Have I mentioned how much I love my community garden?
It’s such a peaceful place – a quiet piece of Eden in a busy, busy corner of Missoula.
I pick up our share on Monday afternoons after I leave work, and despite knowing my destination is one of my favorite places, I always quietly dread the drive.
Normally, I surpass the bumper-to-bumper traffic on Missoula’s famously congested Reserve Street by hopping on the interstate and taking a less-direct, but quicker, route home.
On Mondays, though, I must face the beast that is Reserve head-on. There’s no other way to get to the garden from my workplace because there are only so many bridges that cross the Clark Fork.

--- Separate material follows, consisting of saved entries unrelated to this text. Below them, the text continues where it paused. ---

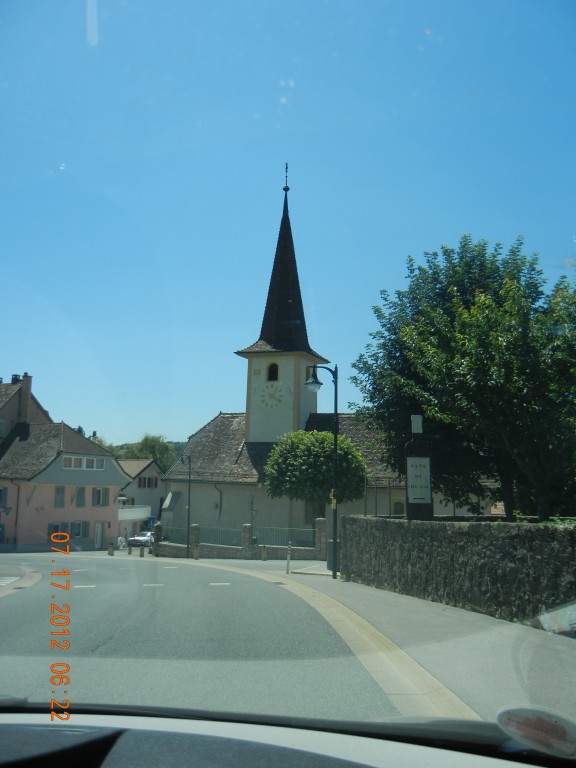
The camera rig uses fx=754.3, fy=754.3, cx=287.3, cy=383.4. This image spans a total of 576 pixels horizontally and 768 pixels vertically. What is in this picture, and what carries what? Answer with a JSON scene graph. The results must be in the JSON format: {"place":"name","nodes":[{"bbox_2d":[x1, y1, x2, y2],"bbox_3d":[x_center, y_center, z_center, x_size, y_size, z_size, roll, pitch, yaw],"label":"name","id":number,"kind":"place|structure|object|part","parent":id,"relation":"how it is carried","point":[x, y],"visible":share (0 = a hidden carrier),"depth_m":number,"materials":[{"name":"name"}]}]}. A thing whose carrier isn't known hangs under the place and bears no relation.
{"place":"outdoors","nodes":[
{"label":"outdoors","id":0,"kind":"place"},
{"bbox_2d":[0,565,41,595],"label":"traffic island","id":1,"kind":"structure","parent":0,"point":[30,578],"materials":[{"name":"grey"}]},
{"bbox_2d":[0,371,50,444],"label":"house","id":2,"kind":"structure","parent":0,"point":[15,404],"materials":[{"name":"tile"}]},
{"bbox_2d":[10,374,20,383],"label":"chimney","id":3,"kind":"object","parent":2,"relation":"on","point":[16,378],"visible":0.41,"depth_m":53.29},
{"bbox_2d":[18,373,32,421],"bbox_3d":[-17.835,1.427,50.904,0.804,3.999,0.833,1,-8,1],"label":"chimney","id":4,"kind":"object","parent":2,"relation":"on","point":[29,386],"visible":0.71,"depth_m":50.70,"materials":[{"name":"stone"}]},
{"bbox_2d":[0,418,128,550],"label":"pink house","id":5,"kind":"structure","parent":0,"point":[111,460],"materials":[{"name":"pink paint"}]},
{"bbox_2d":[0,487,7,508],"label":"window","id":6,"kind":"structure","parent":5,"relation":"in","point":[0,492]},
{"bbox_2d":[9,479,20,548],"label":"drainpipe","id":7,"kind":"object","parent":5,"relation":"attached to","point":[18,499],"visible":0.94,"depth_m":45.37,"materials":[{"name":"metal"}]},
{"bbox_2d":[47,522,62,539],"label":"window","id":8,"kind":"structure","parent":5,"relation":"in","point":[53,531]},
{"bbox_2d":[54,485,64,507],"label":"window","id":9,"kind":"structure","parent":5,"relation":"in","point":[60,499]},
{"bbox_2d":[75,486,84,507],"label":"window","id":10,"kind":"structure","parent":5,"relation":"in","point":[78,497],"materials":[{"name":"grey"}]},
{"bbox_2d":[71,521,89,540],"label":"window","id":11,"kind":"structure","parent":5,"relation":"in","point":[78,534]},
{"bbox_2d":[62,455,104,469],"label":"window","id":12,"kind":"structure","parent":5,"relation":"in","point":[84,462],"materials":[{"name":"white"}]},
{"bbox_2d":[94,522,102,547],"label":"door","id":13,"kind":"structure","parent":5,"relation":"in","point":[98,530],"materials":[{"name":"white"}]},
{"bbox_2d":[93,487,109,506],"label":"window","id":14,"kind":"structure","parent":5,"relation":"in","point":[98,491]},
{"bbox_2d":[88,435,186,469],"label":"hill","id":15,"kind":"structure","parent":0,"point":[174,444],"materials":[{"name":"green plant"}]},
{"bbox_2d":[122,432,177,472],"label":"tree","id":16,"kind":"object","parent":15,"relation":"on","point":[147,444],"visible":0.37,"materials":[{"name":"green plant"}]},
{"bbox_2d":[116,457,164,538],"label":"house","id":17,"kind":"structure","parent":0,"point":[155,497],"materials":[{"name":"paint"}]},
{"bbox_2d":[118,505,150,520],"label":"balcony","id":18,"kind":"structure","parent":17,"relation":"attached to","point":[130,515],"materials":[{"name":"white"}]},
{"bbox_2d":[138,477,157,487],"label":"window","id":19,"kind":"structure","parent":17,"relation":"in","point":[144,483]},
{"bbox_2d":[0,551,414,719],"label":"road","id":20,"kind":"structure","parent":0,"point":[83,594],"materials":[{"name":"grey asphalt"}]},
{"bbox_2d":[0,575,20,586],"label":"crosswalk","id":21,"kind":"structure","parent":20,"relation":"on","point":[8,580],"materials":[{"name":"white paint"}]},
{"bbox_2d":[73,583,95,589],"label":"lane marking","id":22,"kind":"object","parent":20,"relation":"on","point":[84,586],"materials":[{"name":"white paint"}]},
{"bbox_2d":[107,542,114,555],"bbox_3d":[-9.255,8.685,39.422,0.326,0.826,0.350,1,-8,1],"label":"bollard","id":23,"kind":"object","parent":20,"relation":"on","point":[111,550],"visible":0.99,"depth_m":39.32,"materials":[{"name":"stone"}]},
{"bbox_2d":[127,542,132,553],"bbox_3d":[-8.270,8.656,39.539,0.297,0.807,0.323,1,-8,1],"label":"bollard","id":24,"kind":"object","parent":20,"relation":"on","point":[130,549],"visible":0.99,"depth_m":39.45,"materials":[{"name":"grey stone"}]},
{"bbox_2d":[139,544,144,556],"bbox_3d":[-7.042,8.080,36.402,0.289,0.724,0.318,1,-8,1],"label":"bollard","id":25,"kind":"object","parent":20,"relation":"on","point":[141,549],"visible":0.99,"depth_m":36.31,"materials":[{"name":"grey stone"}]},
{"bbox_2d":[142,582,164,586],"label":"lane marking","id":26,"kind":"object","parent":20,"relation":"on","point":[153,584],"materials":[{"name":"white paint"}]},
{"bbox_2d":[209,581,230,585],"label":"lane marking","id":27,"kind":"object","parent":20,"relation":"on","point":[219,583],"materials":[{"name":"white paint"}]},
{"bbox_2d":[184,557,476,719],"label":"curb","id":28,"kind":"structure","parent":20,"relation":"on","point":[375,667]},
{"bbox_2d":[153,517,325,559],"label":"stone wall","id":29,"kind":"structure","parent":0,"point":[246,526],"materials":[{"name":"grey stone"}]},
{"bbox_2d":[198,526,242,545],"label":"metal fence","id":30,"kind":"object","parent":29,"relation":"attached to","point":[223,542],"visible":0.63,"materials":[{"name":"grey metal"}]},
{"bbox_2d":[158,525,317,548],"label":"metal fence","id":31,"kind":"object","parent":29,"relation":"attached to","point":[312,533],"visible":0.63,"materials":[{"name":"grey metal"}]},
{"bbox_2d":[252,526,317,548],"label":"metal fence","id":32,"kind":"object","parent":29,"relation":"attached to","point":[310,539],"visible":0.66,"depth_m":37.34,"materials":[{"name":"grey metal"}]},
{"bbox_2d":[159,166,402,543],"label":"church","id":33,"kind":"structure","parent":0,"point":[257,367],"materials":[{"name":"white paint"}]},
{"bbox_2d":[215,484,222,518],"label":"drainpipe","id":34,"kind":"object","parent":33,"relation":"attached to","point":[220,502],"visible":0.77,"depth_m":42.21,"materials":[{"name":"metal"}]},
{"bbox_2d":[258,382,286,408],"bbox_3d":[-0.876,0.728,42.726,1.831,1.729,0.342,1,-8,1],"label":"clock","id":35,"kind":"object","parent":33,"relation":"attached to","point":[271,396],"visible":0.98,"depth_m":42.66,"materials":[{"name":"white"}]},
{"bbox_2d":[267,363,278,380],"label":"arched window","id":36,"kind":"structure","parent":33,"relation":"in","point":[274,371],"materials":[{"name":"brown"}]},
{"label":"spire","id":37,"kind":"part","parent":33,"relation":"part of","materials":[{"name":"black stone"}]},
{"label":"bell tower","id":38,"kind":"part","parent":33,"relation":"part of","materials":[{"name":"white paint"}]},
{"bbox_2d":[283,163,289,192],"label":"finial","id":39,"kind":"object","parent":33,"relation":"on","point":[287,186],"visible":0.96,"depth_m":46.98,"materials":[{"name":"black metal"}]},
{"bbox_2d":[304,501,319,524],"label":"window","id":40,"kind":"structure","parent":33,"relation":"in","point":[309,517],"depth_m":37.90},
{"bbox_2d":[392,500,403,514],"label":"window","id":41,"kind":"structure","parent":33,"relation":"in","point":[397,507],"depth_m":37.46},
{"bbox_2d":[0,701,575,767],"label":"car dashboard","id":42,"kind":"object","parent":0,"point":[7,725],"visible":0.99,"depth_m":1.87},
{"bbox_2d":[0,0,575,449],"label":"sky","id":43,"kind":"structure","parent":0,"point":[94,415],"materials":[{"name":"blue"}]},
{"bbox_2d":[178,555,575,721],"label":"pavement","id":44,"kind":"structure","parent":0,"point":[385,607],"materials":[{"name":"grey"}]},
{"bbox_2d":[181,453,192,557],"bbox_3d":[-5.220,6.310,39.227,0.662,5.484,0.482,1,-8,1],"label":"street lamp","id":45,"kind":"object","parent":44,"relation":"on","point":[189,512],"visible":0.99,"depth_m":39.17,"materials":[{"name":"black metal"}]},
{"bbox_2d":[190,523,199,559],"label":"stone pillar","id":46,"kind":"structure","parent":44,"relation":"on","point":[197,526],"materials":[{"name":"grey stone"}]},
{"bbox_2d":[193,545,198,559],"bbox_3d":[-4.328,8.019,35.575,0.310,0.799,0.326,1,-8,1],"label":"bollard","id":47,"kind":"object","parent":44,"relation":"on","point":[195,557],"visible":0.99,"depth_m":35.48,"materials":[{"name":"stone"}]},
{"bbox_2d":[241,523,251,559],"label":"stone pillar","id":48,"kind":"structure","parent":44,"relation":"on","point":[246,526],"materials":[{"name":"grey stone"}]},
{"bbox_2d":[260,546,267,560],"bbox_3d":[-1.037,7.436,32.866,0.319,0.754,0.338,1,-8,1],"label":"bollard","id":49,"kind":"object","parent":44,"relation":"on","point":[263,554],"visible":0.99,"depth_m":32.76,"materials":[{"name":"stone"}]},
{"bbox_2d":[286,542,291,572],"bbox_3d":[0.038,5.580,24.082,0.152,1.038,0.173,1,-8,1],"label":"bollard","id":50,"kind":"object","parent":44,"relation":"on","point":[288,557],"visible":1,"depth_m":24.05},
{"bbox_2d":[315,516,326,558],"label":"stone pillar","id":51,"kind":"structure","parent":44,"relation":"on","point":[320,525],"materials":[{"name":"grey stone"}]},
{"bbox_2d":[305,361,338,578],"bbox_3d":[0.856,2.283,20.557,1.297,5.682,0.422,1,-8,1],"label":"street lamp","id":52,"kind":"object","parent":44,"relation":"on","point":[334,573],"visible":0.97,"depth_m":20.58,"materials":[{"name":"black metal"}]},
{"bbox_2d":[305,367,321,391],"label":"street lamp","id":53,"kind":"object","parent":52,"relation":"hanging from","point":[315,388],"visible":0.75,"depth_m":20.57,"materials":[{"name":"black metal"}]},
{"bbox_2d":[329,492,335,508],"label":"yellow sign","id":54,"kind":"object","parent":52,"relation":"attached to","point":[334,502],"visible":0.6,"depth_m":20.10,"materials":[{"name":"yellow metal"}]},
{"bbox_2d":[327,540,339,572],"bbox_3d":[1.698,5.799,25.372,0.674,1.075,0.584,1,-8,1],"label":"trash bin","id":55,"kind":"object","parent":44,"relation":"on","point":[331,560],"visible":0.47,"depth_m":25.18,"materials":[{"name":"grey"}]},
{"bbox_2d":[338,514,575,627],"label":"wall","id":56,"kind":"structure","parent":0,"point":[458,533],"depth_m":11.86,"materials":[{"name":"grey stone"}]},
{"bbox_2d":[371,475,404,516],"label":"fence","id":57,"kind":"object","parent":56,"relation":"attached to","point":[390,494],"visible":0.51,"depth_m":20.94,"materials":[{"name":"metal"}]},
{"bbox_2d":[405,414,432,519],"bbox_3d":[2.644,2.091,15.291,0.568,2.888,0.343,1,-8,1],"label":"sign","id":58,"kind":"object","parent":56,"relation":"attached to","point":[409,481],"visible":0.84,"depth_m":15.22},
{"bbox_2d":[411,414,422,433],"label":"sign","id":59,"kind":"object","parent":58,"relation":"on","point":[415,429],"visible":0.98,"depth_m":16.27,"materials":[{"name":"white"}]},
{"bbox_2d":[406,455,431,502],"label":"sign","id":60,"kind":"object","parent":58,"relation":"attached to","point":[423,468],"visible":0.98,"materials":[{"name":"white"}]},
{"bbox_2d":[497,704,575,758],"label":"windshield sticker","id":61,"kind":"object","parent":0,"point":[529,715],"visible":1,"depth_m":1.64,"materials":[{"name":"white"}]},
{"bbox_2d":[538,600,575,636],"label":"sticker","id":62,"kind":"object","parent":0,"point":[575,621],"visible":0.99,"depth_m":3.23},
{"label":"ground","id":63,"kind":"structure","parent":0},
{"bbox_2d":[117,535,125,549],"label":"person","id":64,"kind":"object","parent":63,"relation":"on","point":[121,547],"visible":0.91,"depth_m":49.12},
{"bbox_2d":[128,530,154,547],"bbox_3d":[-10.813,12.214,58.817,1.649,1.486,4.398,-2,-8,16],"label":"car","id":65,"kind":"object","parent":63,"relation":"on","point":[138,539],"visible":0.64,"depth_m":57.40,"materials":[{"name":"white metal"}]},
{"bbox_2d":[146,516,155,528],"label":"blue sign","id":66,"kind":"object","parent":63,"relation":"on","point":[151,521],"visible":0.81,"depth_m":46.79,"materials":[{"name":"blue metal"}]},
{"bbox_2d":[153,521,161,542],"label":"stone pillar","id":67,"kind":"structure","parent":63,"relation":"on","point":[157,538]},
{"bbox_2d":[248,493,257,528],"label":"post","id":68,"kind":"object","parent":63,"relation":"on","point":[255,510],"visible":0.81,"depth_m":35.47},
{"bbox_2d":[264,429,368,527],"bbox_3d":[1.340,5.091,35.402,4.980,6.238,4.744,1,-8,1],"label":"tree","id":69,"kind":"object","parent":63,"relation":"on","point":[301,497],"visible":0.94,"depth_m":34.39,"materials":[{"name":"green plant"}]},
{"bbox_2d":[347,234,575,520],"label":"tree","id":70,"kind":"object","parent":63,"relation":"on","point":[375,310],"visible":0.97,"depth_m":18.72,"materials":[{"name":"green plant"}]}
]}

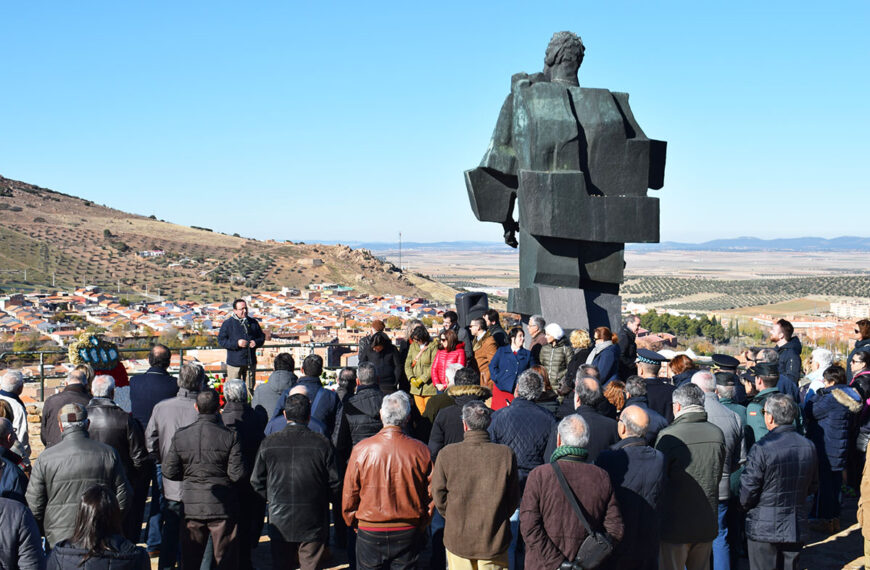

I breathe deeply and listen to music on the way, trying not to care about how much gas I’m wasting (this worry is of course directly tied to my guilt about my dependency on my car and the Gulf Oil Spill) in the barely crawling traffic, or the oppressive 90-degree heat that makes my car’s less-than-perfect air conditioning system work, feebly, on overdrive. I smile at other drivers, I sing along, loudly and badly, to the radio, I wave people ahead of me, I try to notice some sort of nature (birds, a bit of greenery) in the concrete jungle.
I do all of these things, and my hands are still tense on the steering wheel by the time I get to my turn off, the aptly named River Road, where pavement gives way to lawns and gardens and fields and forests. Within moments, I’m at the garden, and my tension slips away.
Inside the cool, shaded barn, the week’s produce is arranged on a table, and everyone’s share is listed on a white board. The garden manager, Sarah, greets everyone with a smile and is always open to questions of “What exactly, is this?” or “How do you recommend cooking that?”
Later in the summer, I’ll go out into the garden to clip flowers, and I’ll be astounded at how the noise from Reserve, which borders the garden, is muted, and instead the buzz of bees and chatter of garden helpers and tenders only occasionally breaks the peaceful silence of growing.
I hoard these moments – these quiet moments of community and connection to the Earth – so I can survive those hours on Reserve.